Social media has done a lot to box Democratic politicians into maximalist positions which are not popular with the majority of voters.
In 2019 Nate Cohn and Kevin Quealy at the New York Times did a study of Democrats on Twitter. They concluded that Democrats who were particularly active on (then) Twitter were not all that representative of Democrats in real life.
Today’s Democratic Party is increasingly perceived as dominated by its “woke” left wing. But the views of Democrats on social media often bear little resemblance to those of the wider Democratic electorate. The outspoken group of Democratic-leaning voters on social media is outnumbered, roughly 2 to 1, by the more moderate, more diverse and less educated group of Democrats who typically don’t post political content online, according to data from the Hidden Tribes Project. This latter group has the numbers to decide the Democratic presidential nomination in favor of a relatively moderate establishment favorite, as it has often done in the past. [ ... ] But it would also be a mistake to assume that outrage on social media means outrage throughout the broader electorate. And it would be a mistake to assume that more moderate Democrats are out of step with the party’s electorate.
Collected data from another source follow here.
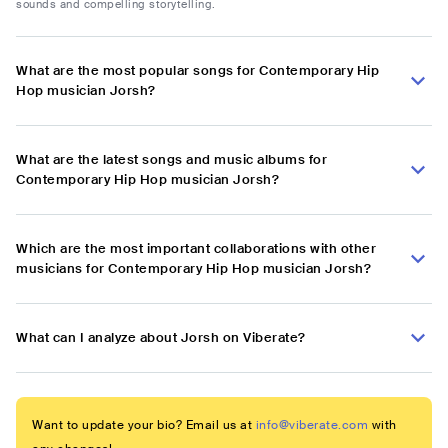
sounds and compelling storytelling.
What are the most popular songs for Contemporary Hip
Hop musician Jorsh?
What are the latest songs and music albums for
Contemporary Hip Hop musician Jorsh?
Which are the most important collaborations with other
musicians for Contemporary Hip Hop musician Jorsh?
What can I analyze about Jorsh on Viberate?
Want to update your bio? Email us at
info@viberate.com
with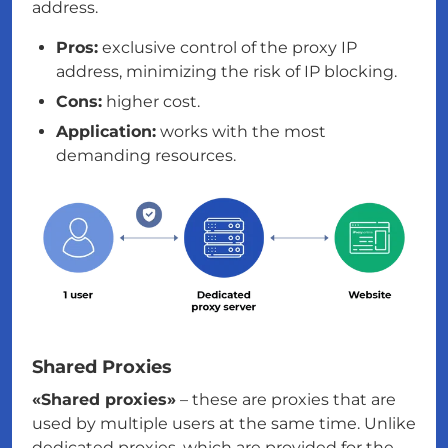
address.
Pros:
exclusive control of the proxy IP
address, minimizing the risk of IP blocking.
Cons:
higher cost.
Application:
works with the most
demanding resources.
Shared Proxies
«Shared proxies»
– these are proxies that are
used by multiple users at the same time. Unlike
dedicated proxies, which are provided for the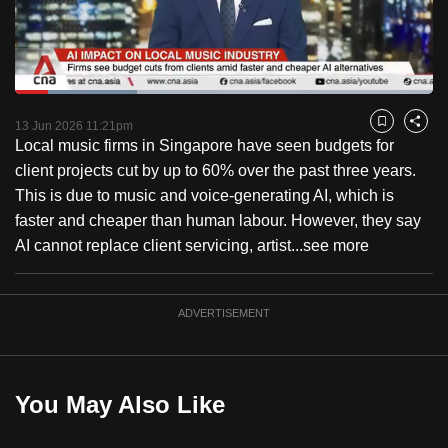
to
switch
browsers
but
Loaded
:
29.16%
Current
0:18
/
Duration
3:58
we
Pause
Unmute
Fulls
13 Jun 2026 11:21pm
Bookmark
Share
want
Local music firms in Singapore have seen budgets for
Time
your
client projects cut by up to 60% over the past three years.
experience
This is due to music and voice-generating AI, which is
with
faster and cheaper than human labour. However, they say
CNA
AI cannot replace client servicing, artist...
see more
to
be
ADVERTISEMENT
fast,
secure
and
the
You May Also Like
best
it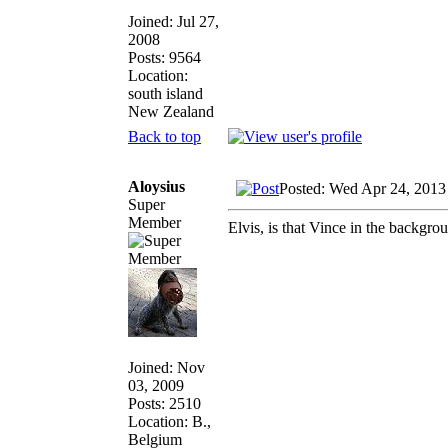
Joined: Jul 27,
2008
Posts: 9564
Location:
south island
New Zealand
Back to top
Aloysius
Posted: Wed Apr 24, 2013
Super
Member
Elvis, is that Vince in the backgro
Joined: Nov
03, 2009
Posts: 2510
Location: B.,
Belgium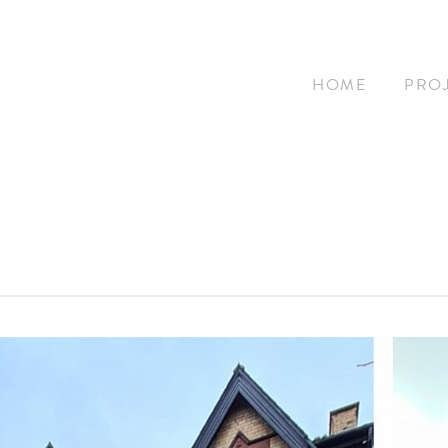
HOME
PRO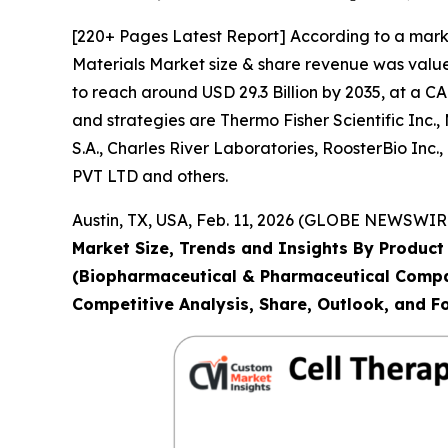
[220+ Pages Latest Report] According to a mark
Materials Market size & share revenue was valued
to reach around USD 29.3 Billion by 2035, at a C
and strategies are Thermo Fisher Scientific Inc
S.A., Charles River Laboratories, RoosterBio 
PVT LTD and others.
Austin, TX, USA, Feb. 11, 2026 (GLOBE NEWSWIRE
Market Size, Trends and Insights By Product 
(Biopharmaceutical & Pharmaceutical Compan
Competitive Analysis, Share, Outlook, and F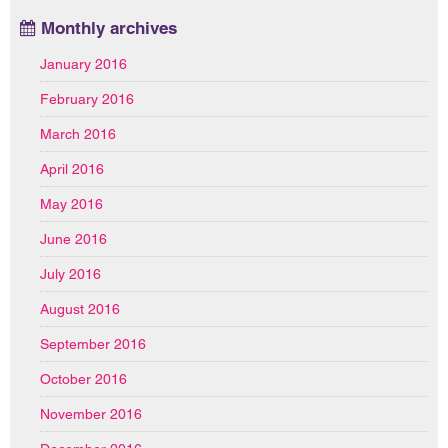
Monthly archives
January 2016
February 2016
March 2016
April 2016
May 2016
June 2016
July 2016
August 2016
September 2016
October 2016
November 2016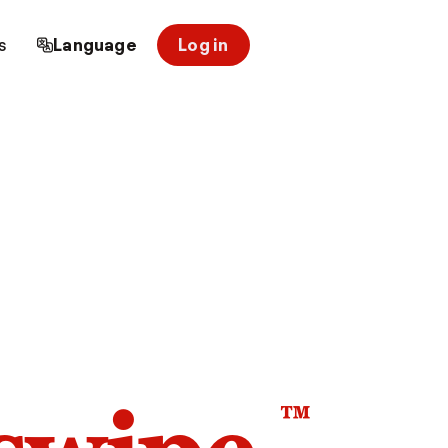
s
Language
Log in
™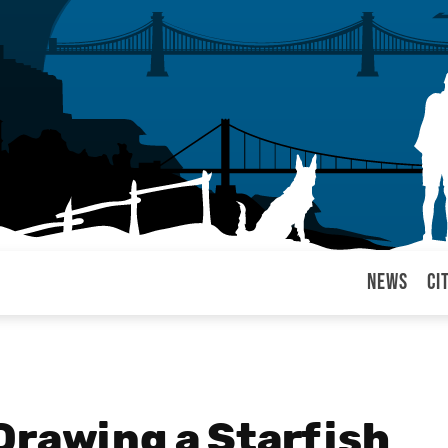
News
Ci
arul
Drawing a Starfish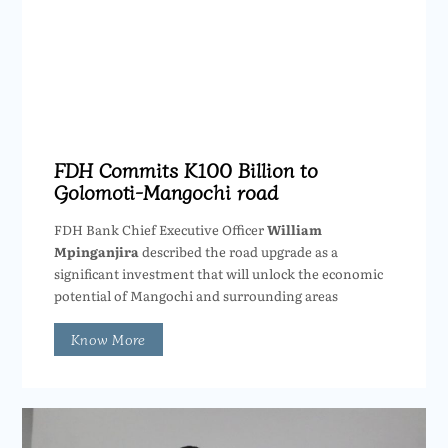
FDH Commits K100 Billion to
Golomoti-Mangochi road
FDH Bank Chief Executive Officer
William
Mpinganjira
described the road upgrade as a
significant investment that will unlock the economic
potential of Mangochi and surrounding areas
Know More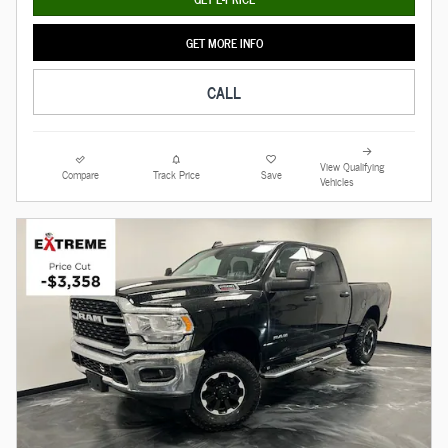
GET MORE INFO
CALL
View Qualifying
Compare
Track Price
Save
Vehicles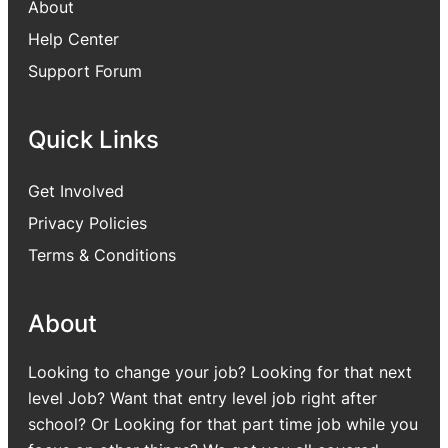
About
Help Center
Support Forum
Quick Links
Get Involved
Privacy Policies
Terms & Conditions
About
Looking to change your job? Looking for that next
level Job? Want that entry level job right after
school? Or Looking for that part time job while you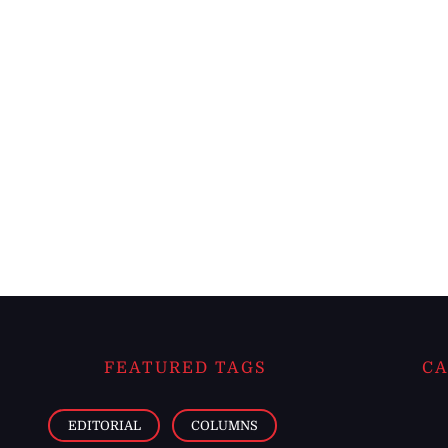
FEATURED TAGS
CA
EDITORIAL
COLUMNS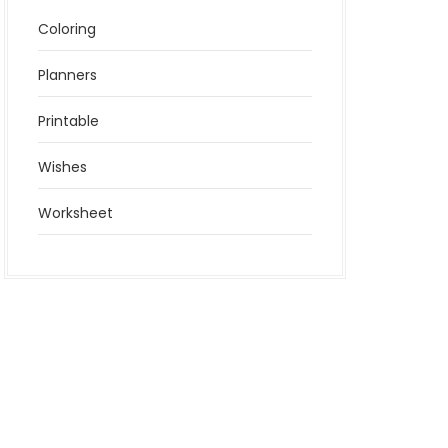
Coloring
Planners
Printable
Wishes
Worksheet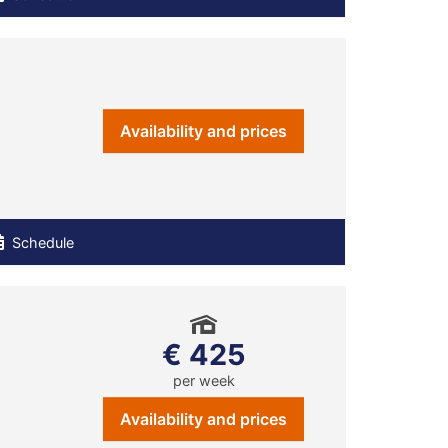
Availability and prices
Schedule
€ 425
per week
Availability and prices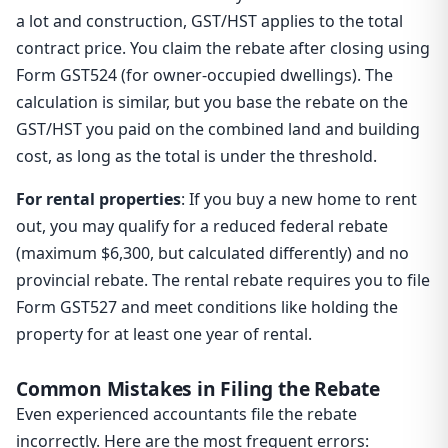
a lot and construction, GST/HST applies to the total
contract price. You claim the rebate after closing using
Form GST524 (for owner-occupied dwellings). The
calculation is similar, but you base the rebate on the
GST/HST you paid on the combined land and building
cost, as long as the total is under the threshold.
For rental properties
: If you buy a new home to rent
out, you may qualify for a reduced federal rebate
(maximum $6,300, but calculated differently) and no
provincial rebate. The rental rebate requires you to file
Form GST527 and meet conditions like holding the
property for at least one year of rental.
Common Mistakes in Filing the Rebate
Even experienced accountants file the rebate
incorrectly. Here are the most frequent errors: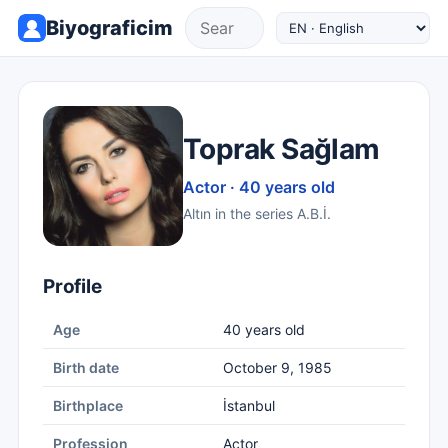
Biyograficim
Toprak Sağlam
Actor · 40 years old
Altın in the series A.B.İ.
Profile
Age
40 years old
Birth date
October 9, 1985
Birthplace
İstanbul
Profession
Actor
Get a better idea of what your Democratic neighbors are thinking. A great way is to actually talk with them and listen to their concerns. The vast majority do not spend 16 hours a day doom scrolling or posting hyperbolic outrage directed at any Democratic politician who does not agree with them 250% of the time.
NYC is not majority socialist. Yet Zohran Mamdani won a decisive victory in his race for mayor. He had volunteers knock on doors and listen to voters across the city. Affordability and accountability by officials counted way more than culture war issues. Democrats who wish to be successful this year should do local or statewide adaptations of his campaign with heavy emphasis on person-to-person contact with voters.
Viktor Orbán had been in office since 2010. He was already deeply entrenched by the time Trump took his famous escalator ride. You could say that the road to MAGA went through Budapest. Péter Magyar shows us that the road out of MAGA also runs through Budapest.